Y a propósito de tiempo(s), ese que alude al paso de las horas que en el relato constituye un código de elevado peso dramático (sensación de parálisis, de estatismo), ha sido resuelto por un encomiable trabajo de luces a cargo del riguroso Manolo Garriga, quien permite que por la ventana del empobrecido hogar transcurra vívidamente «el implacable», en sus diferentes rotaciones y momentos.
No olvidemos que, entre otros muchos asertos, el texto virgiliano es una profunda «puesta en abismo» donde tantos vasos comunicantes confluyen: realismo que deviene surrealismo, teatro del absurdo que se vira como guante develando la más llana y golpeante literalidad; que puede leerse tanto como un «arte poético» donde el escritor, más allá de los géneros (y aquí Oscar, trasunto del autor, es un poeta desesperado por publicar un libro) restriega en la cara de los demás su incomprensible superioridad, como un homenaje a esos otros cuyas personalidades e historia son tan entendibles y representables, fuera del vínculo afectivo del dramaturgo con/hacia ellos.
Celdrán y sus colaboradores han entendido todo esto, por ello no se amedrentaron ante la carga de la tradición que significan honorables puestas de Aire frío: su lectura es tan respetuosa —y respetable, entonces— como muchas de las que engrosan el canon, y de veras que no queda nada detrás; uno pudiera desear ciertas elipsis que enfatizan un poco demasiado en ideas y supraenunciados recurrentes, pero ello, esencialmente, no resta alcance a estos nuevos (y saludables) aires.
Quienes han seguido la trayectoria de Argos Teatro saben que es este un rubro modélico, al margen de preferencias y subjetividades; esta vez no rompen la regla. Comenzando por Yuliet Cruz quien, en vez de amedrentarse ante los inmensos referentes (de Verónica Lynn a Miriam Learra), dona a su Luz Marina, sin dudas una de las féminas más ricas y criollas de nuestro imaginario escénico, de autenticidad y grandeza: esa mezcla de (justo) enfado y ternura, de fiereza y sensibilidad, la proyectan hasta el presente, como esa mujer típicamente cubana —y nada más hay que agregar— de todos los tiempos.
Alexander Díaz concibe a Oscar con la fragilidad y el optimismo de su escritor en ciernes; difícil representar este alter ego virgiliano ausente de estereotipos, pero es algo que afortunadamente, y en términos generales, logra. Pancho García y Verónica Díaz (los padres) insisten en esa tan justamente elogiada sabiduría histriónica que los distingue; sin embargo, respecto a él deben los encargados del maquillaje ser más cuidadosos en lo concerniente al proceso de envejecimiento, mientras ella pudiera flexibilizar un tanto su desempeño, a veces algo rígido.

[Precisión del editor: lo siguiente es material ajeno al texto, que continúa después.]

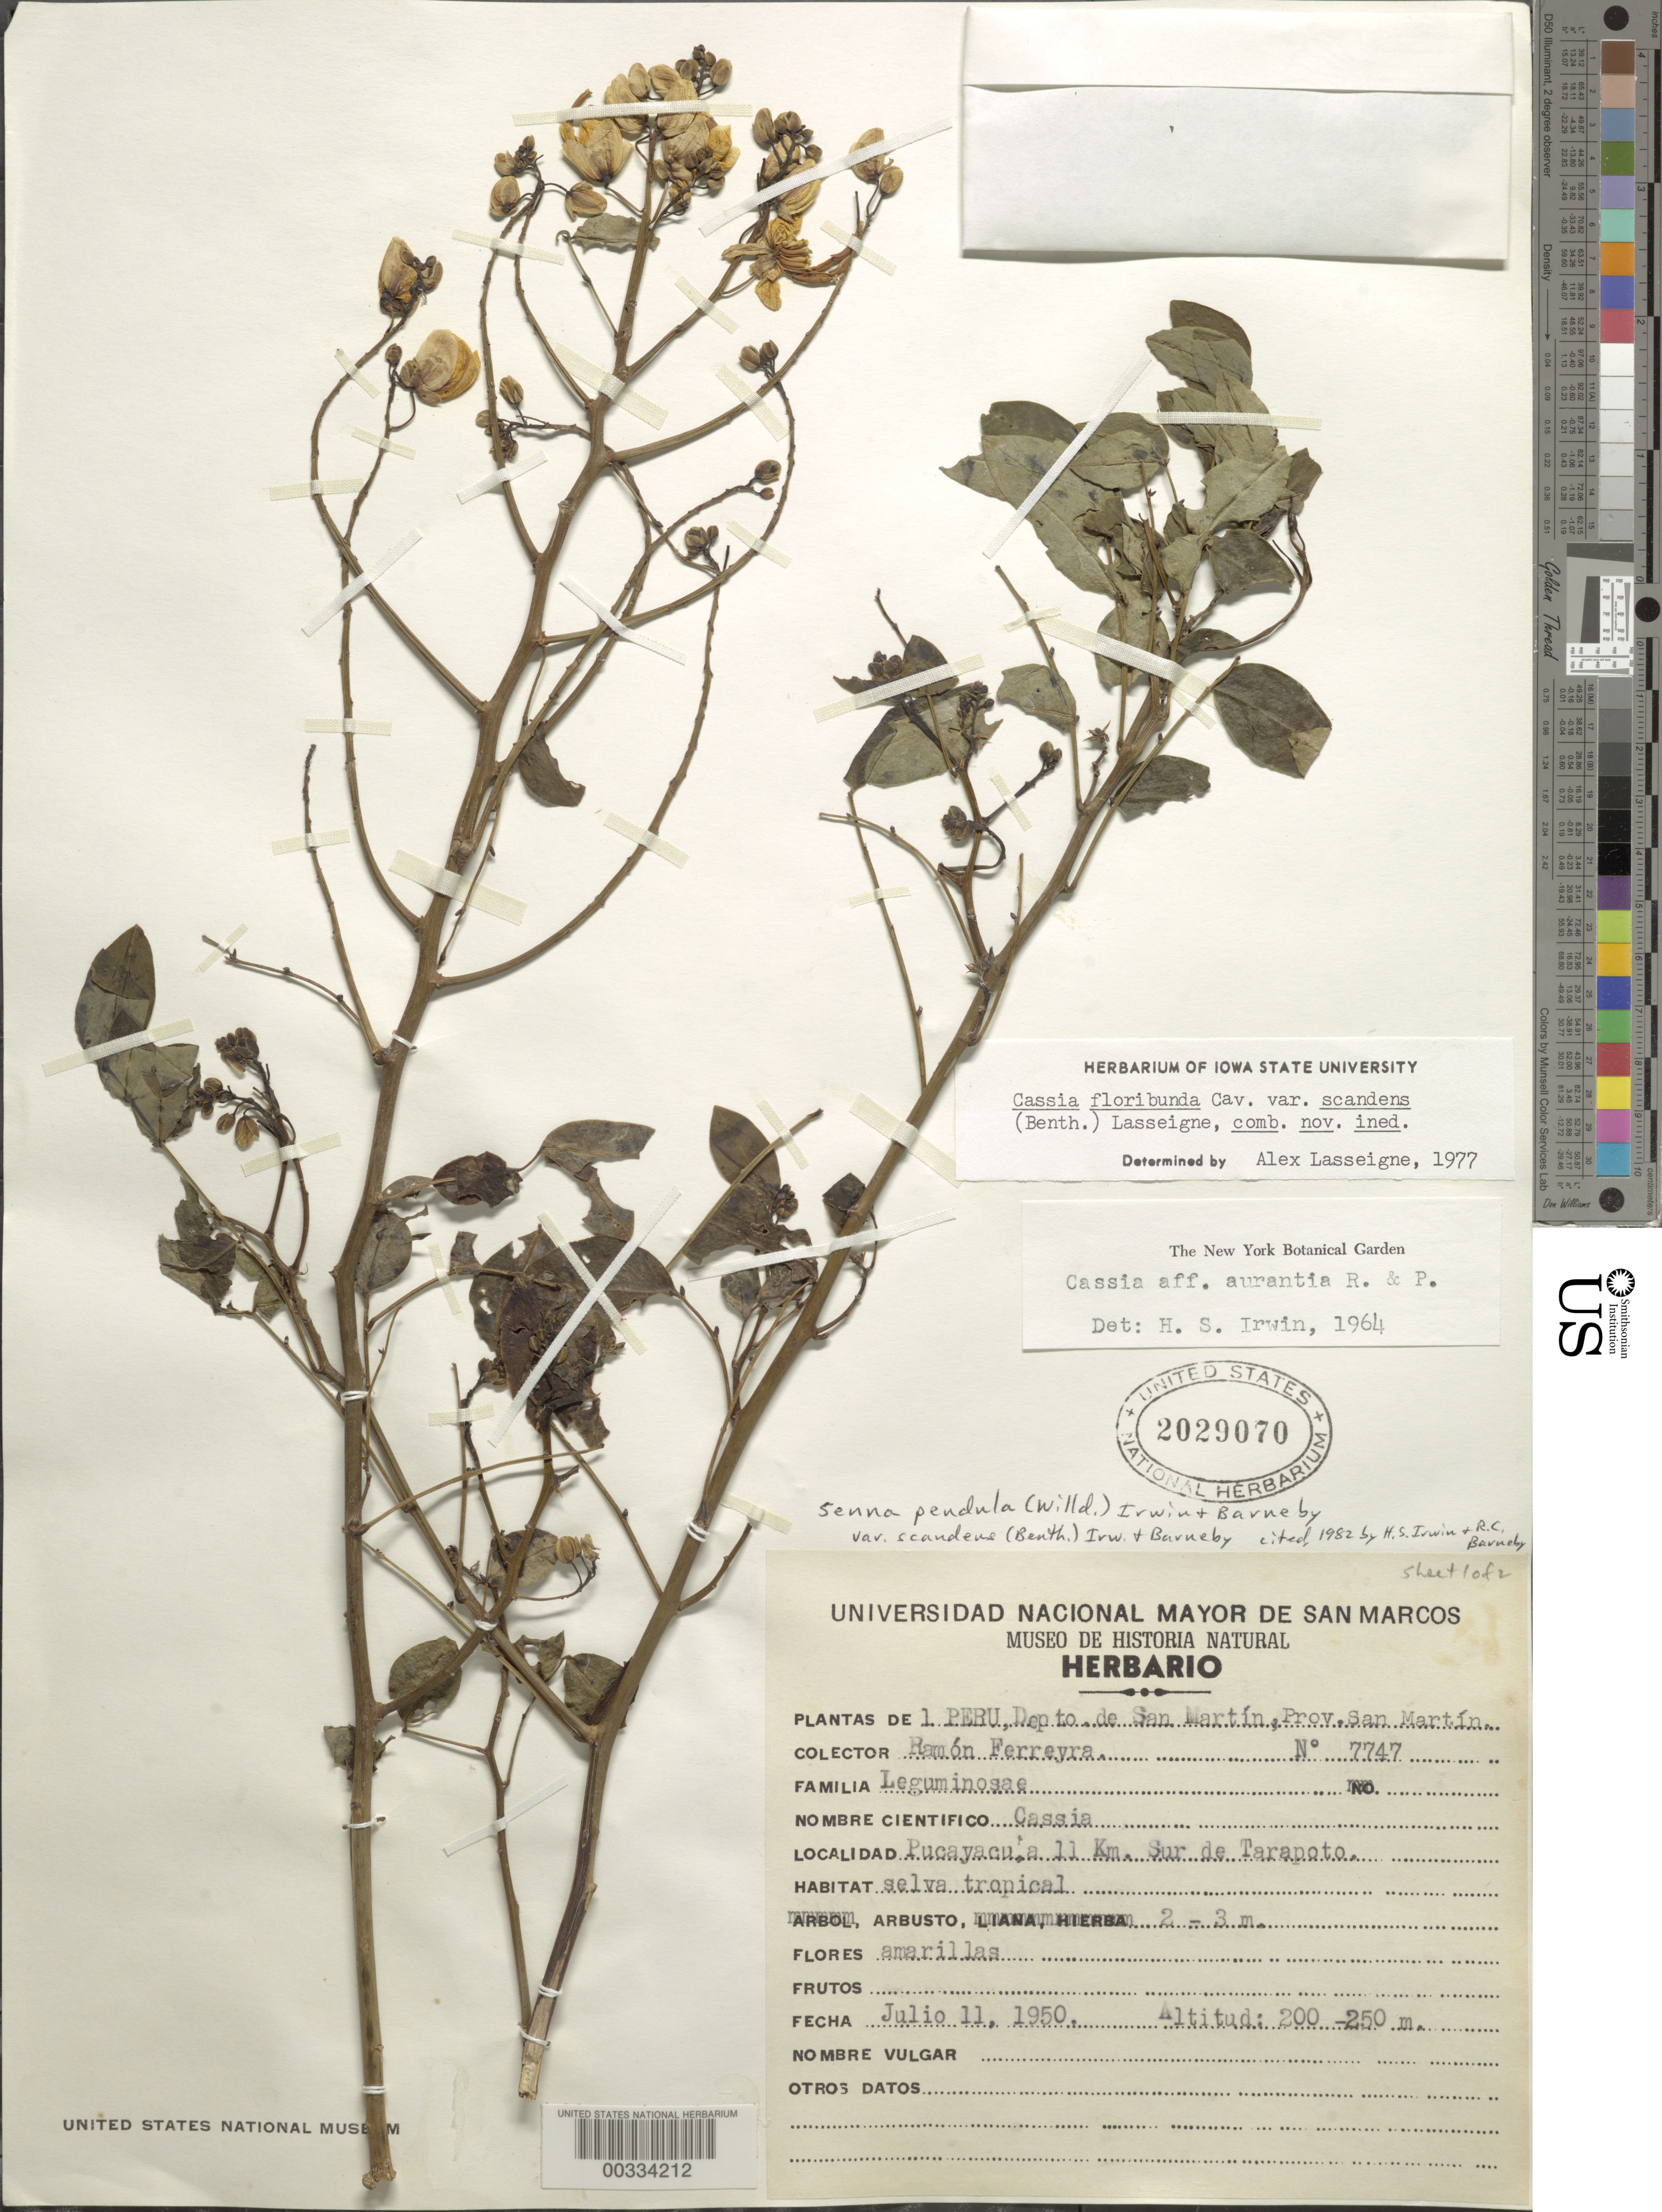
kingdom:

José Luis Hidalgo y Waldo Franco, otros fogueados actores, llevan a feliz término sus personajes, sobre todo el primero (Enrique), con mayores posibilidades de lucimiento.
Aire frío sopla desde Argos Teatro con renovadas energías, con la certeza de que sus muchos valores no solo están intactos sino que se multiplican, y encuentran oídos receptivos también en los nuevos. Sobre su autor, el eterno Virgilio Piñera, pudiera decirse algo semejante a lo que los argentinos afirman respecto a su ícono, Carlos Gardel: «Cada día escribe mejor».